How about some specifics about the light and how it is powered? This is necessary to give you a reasonable solution.

Bob
 

Ya’akov

Joined Jan 27, 2019
5,676
Welcome to AAC.’

There are two obvious ways to do this cheaply.

One is the 555 IC which is very well suited to the application. It is a timer IC costing less than a dollar which can be configured as an astable multivibrator (an oscillator) that will do what you want. It requires a few external components and some calculations concerning the RC time constant that wil get you the timing you want.

The second is the ATTiny 13a microcontroller which can be programmed in the Arduino IDE environment then moved to whatever circuit you’d like. It requires one external passive component and the timing is very easily adjustable. It is also very cheap though you will need a programmer which costs a few dollars.
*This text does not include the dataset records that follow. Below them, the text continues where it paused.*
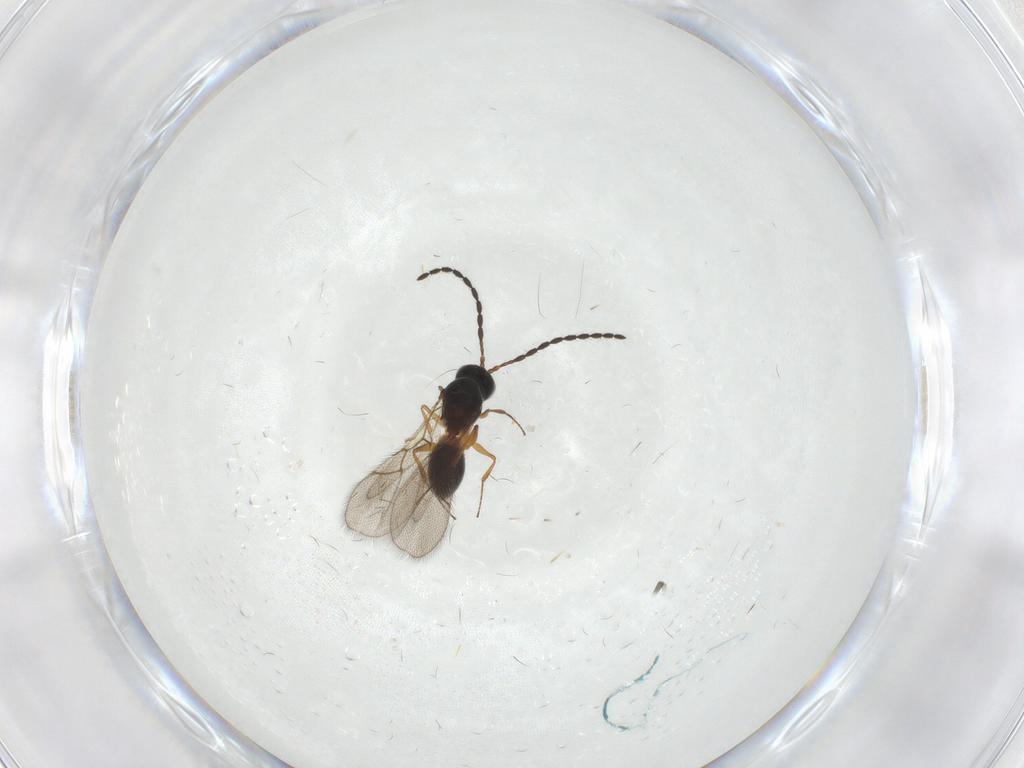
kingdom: Animalia
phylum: Arthropoda
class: Insecta
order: Hymenoptera
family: Figitidae
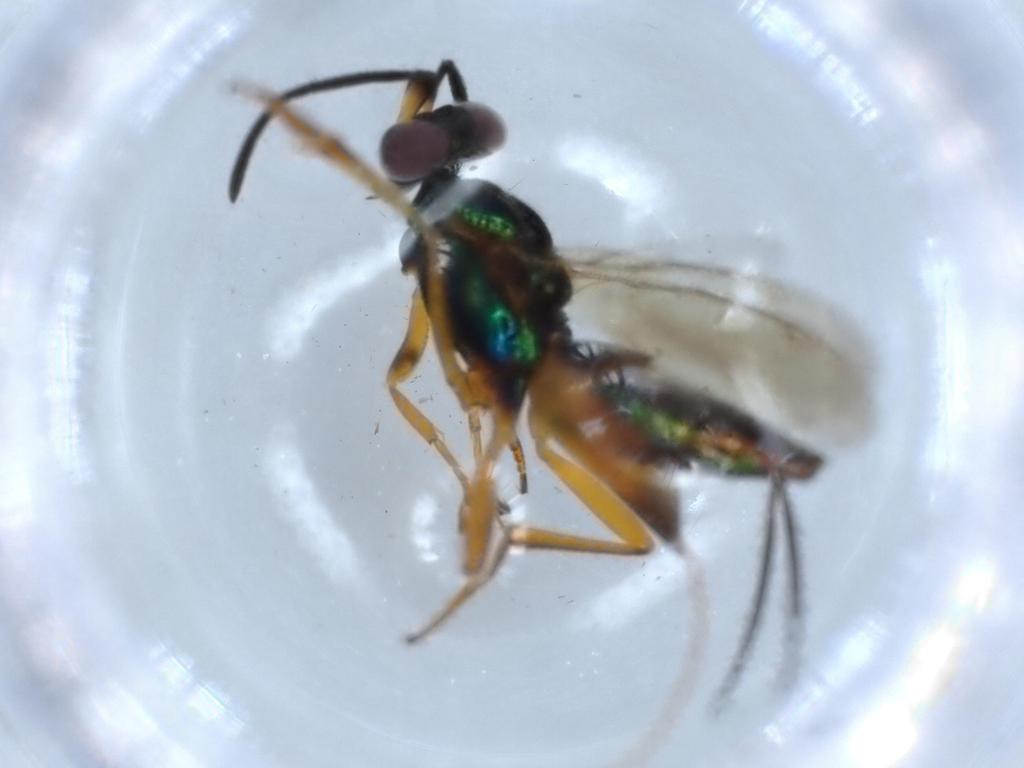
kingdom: Animalia
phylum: Arthropoda
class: Insecta
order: Hymenoptera
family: Eupelmidae
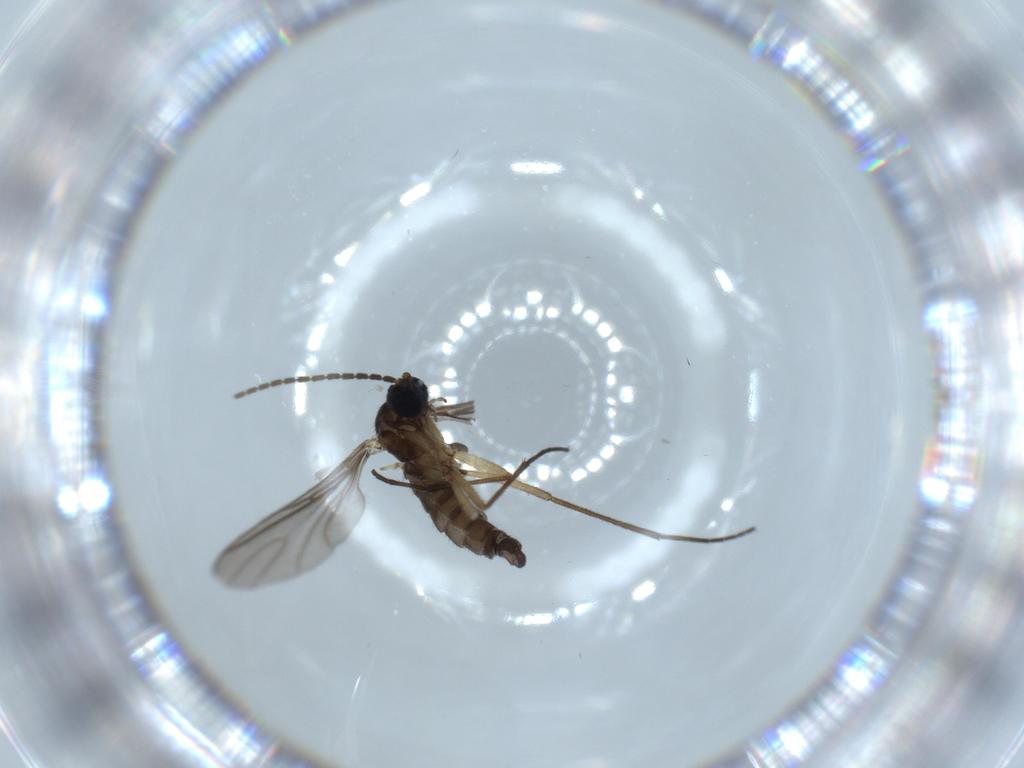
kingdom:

This of course, can be reused.

The advantage of the 555 approach is that you only need the chip and the few components, The advantage if the MCU approach is very easy modification and more sophisticated behavior if you choose to add it.
 

Thread Starter

ElectroMann

Joined May 10, 2022
2
Thank you both!

BobTPH, regarding the circuit, you are correct - I should provide more info... However I have not yet selected the exact components.

Yaakov, thank you for the suggestion! I have considered this option too and have looked at some calculators to help figure out the capacitor I will need. Do you know if this approach will allow me to create the time on as well as time off of the circuit so they are the same or similar?
 

Ya’akov

Joined Jan 27, 2019
5,676
Thank you both!

BobTPH, regarding the circuit, you are correct - I should provide more info... However I have not yet selected the exact components.
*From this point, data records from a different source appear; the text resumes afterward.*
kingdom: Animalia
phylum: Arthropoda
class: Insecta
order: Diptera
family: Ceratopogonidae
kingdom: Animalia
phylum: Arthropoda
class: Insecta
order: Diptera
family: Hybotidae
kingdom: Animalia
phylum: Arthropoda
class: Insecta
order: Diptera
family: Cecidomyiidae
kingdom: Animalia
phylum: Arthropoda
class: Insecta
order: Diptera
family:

Yaakov, thank you for the suggestion! I have considered this option too and have looked at some calculators to help figure out the capacitor I will need. Do you know if this approach will allow me to create the time on as well as time off of the circuit so they are the same or similar?
You have complete control of on and off times. This thread might help:

The 555 in a thread here: https://forum.allaboutcircuits.com/threads/astable-multivibrator-using-555.62835/post-427033
 

BobTPH

Joined Jun 5, 2013
4,933
But, depending on how much current and voltage is involved, the switching might be more complex. For all we know, his talking about a mains powered lamp.

Bob
 

MrSalts

Joined Apr 2, 2020
1,762
Thank you both!

BobTPH, regarding the circuit, you are correct - I should provide more info... However I have not yet selected the exact components.
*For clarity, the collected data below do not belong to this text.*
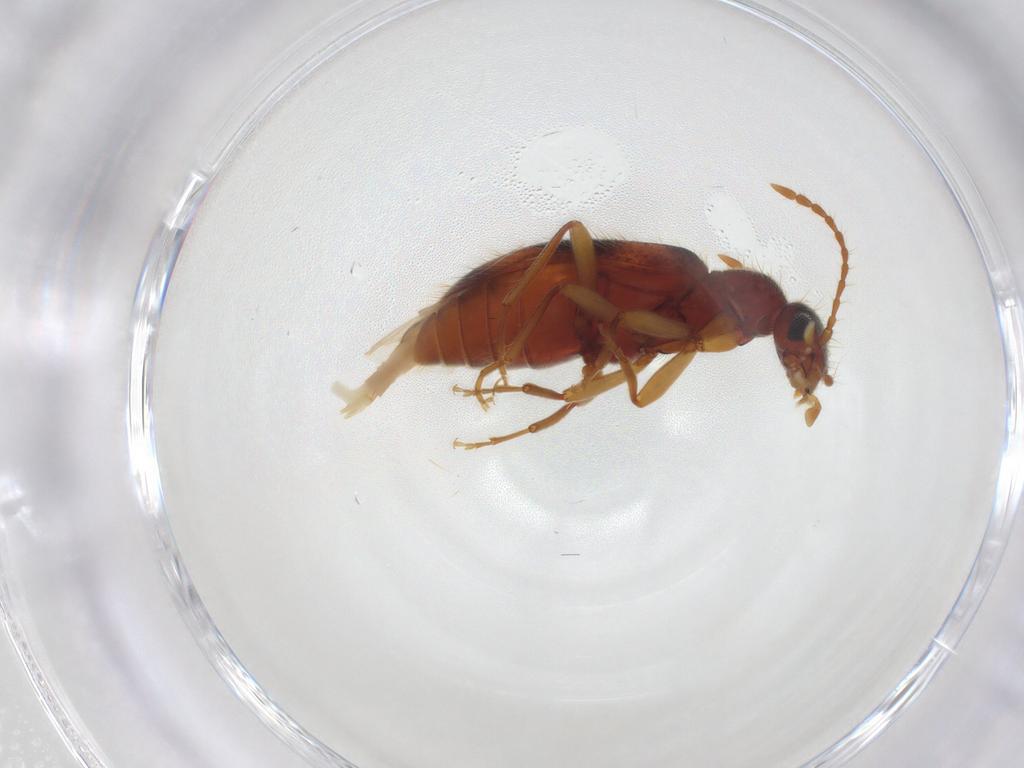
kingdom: Animalia
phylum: Arthropoda
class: Insecta
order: Coleoptera
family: Anthicidae
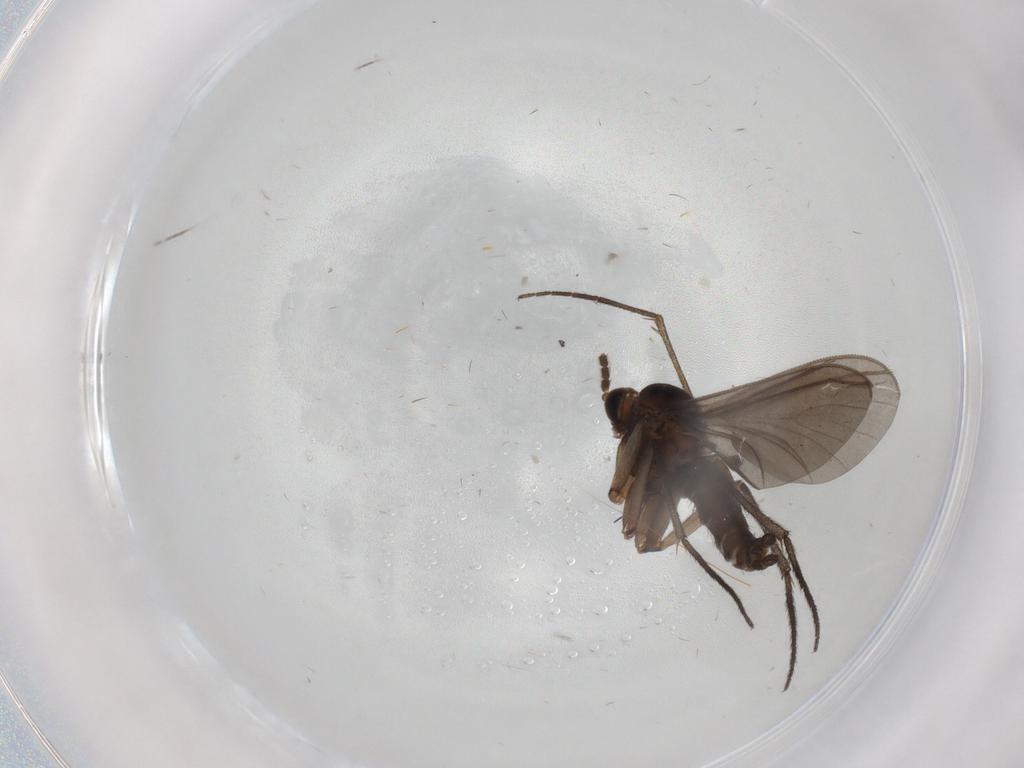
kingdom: Animalia
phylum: Arthropoda
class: Insecta
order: Diptera
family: Sciaridae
Yaakov, thank you for the suggestion! I have considered this option too and have looked at some calculators to help figure out the capacitor I will need. Do you know if this approach will allow me to create the time on as well as time off of the circuit so they are the same or similar?
What experience in electronics do you have?
- logic
- programming
- Arduino / raspberry pi
- soldering
- PCB design

what level of effort do you want to put into this?
- PCB design
- soldering
- plugging some parts together without soldering or custom boards

..and what accuracy do you need?
- how close to the atomic clock's version of 10-seconds does your 10-seconds have to be?
 

Ya’akov

Joined Jan 27, 2019
5,676
But, depending on how much current and voltage is involved, the switching might be more complex. For all we know, his talking about a mains powered lamp.

Bob
Yes, but since the front end will be little affected by any ancillary switching circuitry I figured to address that first.
 

MrSalts

Joined Apr 2, 2020
1,762
More cost effective than a pre-made timer module...yea, I don't think so.
Yes, I forgot one question, would you rather spend more in shipping from a few different companies than a commercial off-the-shelf timer would cost? Does spending s few dollars in components, a few for an enclosure, a few for circuit board, a few for wire, battery or dc adapter, by that time, you are both spending more for your project and increasing the chances of burning down your house.